▶ **WHAT IS ASKED**: Copy the data below line for line, leaving out the pictures.

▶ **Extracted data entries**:
━━━━━━━━━━━━━━━━
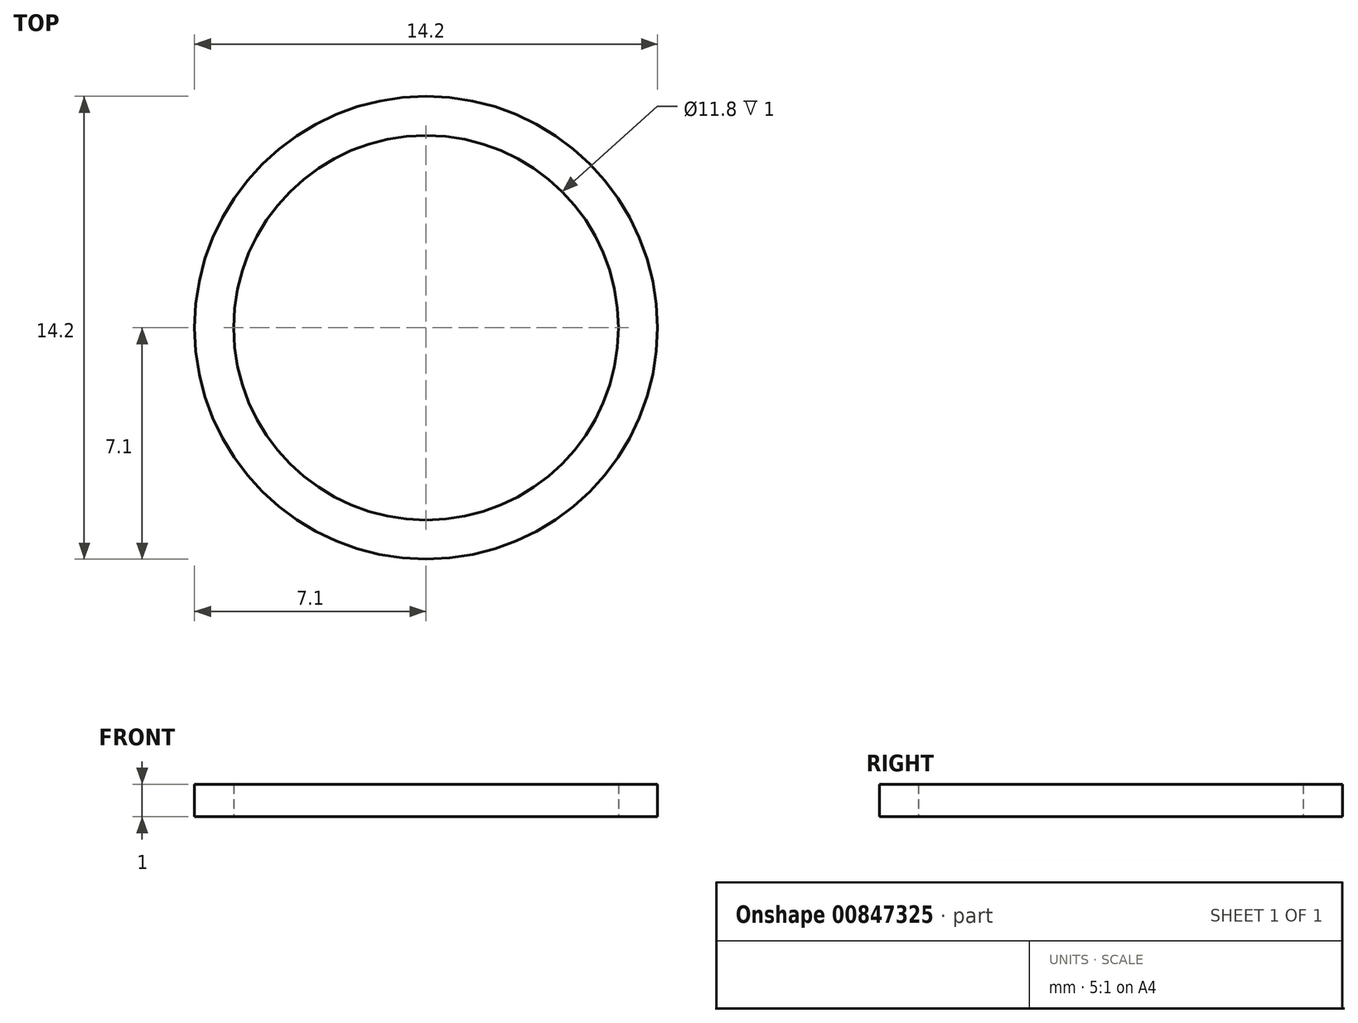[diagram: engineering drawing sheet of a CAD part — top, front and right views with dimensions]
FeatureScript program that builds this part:
annotation { "Feature Type Name" : "Feature", "Feature Type Description" : "" }
export const myFeature = defineFeature(function(context is Context, id is Id, definition is map)
    precondition{}
    {
        {
            var Q0;
            Q0=qCreatedBy(makeId("Top.planeOp"),FACE);
            var sketch = newSketch(context, id + "F0", { "sketchPlane" : qUnion([Q0])});
            skCircle(sketch, "E0", {"center": v(0, 0) * mm, "radius": 7.1 * mm});
            skCircle(sketch, "E1.0", {"center": v(0, 0) * mm, "radius": 5.9 * mm});
            skSolve(sketch);
        }
        {
            var Q0;
            Q0 = qSketchRegion(id + "F0", true);
            extrude(context, id + "F1", {"entities" : qUnion([Q0]), "depth" : 1 * mm, "offsetDistance" : 25 * mm});
        }
    });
━━━━━━━━━━━━━━━━
▶ **EXERCISE RESPONSE**:
[diagram: engineering drawing sheet of a CAD part — top, front and right views with dimensions]
FeatureScript program that builds this part:
annotation { "Feature Type Name" : "Feature", "Feature Type Description" : "" }
export const myFeature = defineFeature(function(context is Context, id is Id, definition is map)
    precondition{}
    {
        {
            var Q0;
            Q0=qCreatedBy(makeId("Top.planeOp"),FACE);
            var sketch = newSketch(context, id + "F0", { "sketchPlane" : qUnion([Q0])});
            skCircle(sketch, "E0", {"center": v(0, 0) * mm, "radius": 7.1 * mm});
            skCircle(sketch, "E1.0", {"center": v(0, 0) * mm, "radius": 5.9 * mm});
            skSolve(sketch);
        }
        {
            var Q0;
            Q0 = qSketchRegion(id + "F0", true);
            extrude(context, id + "F1", {"entities" : qUnion([Q0]), "depth" : 1 * mm, "offsetDistance" : 25 * mm});
        }
    });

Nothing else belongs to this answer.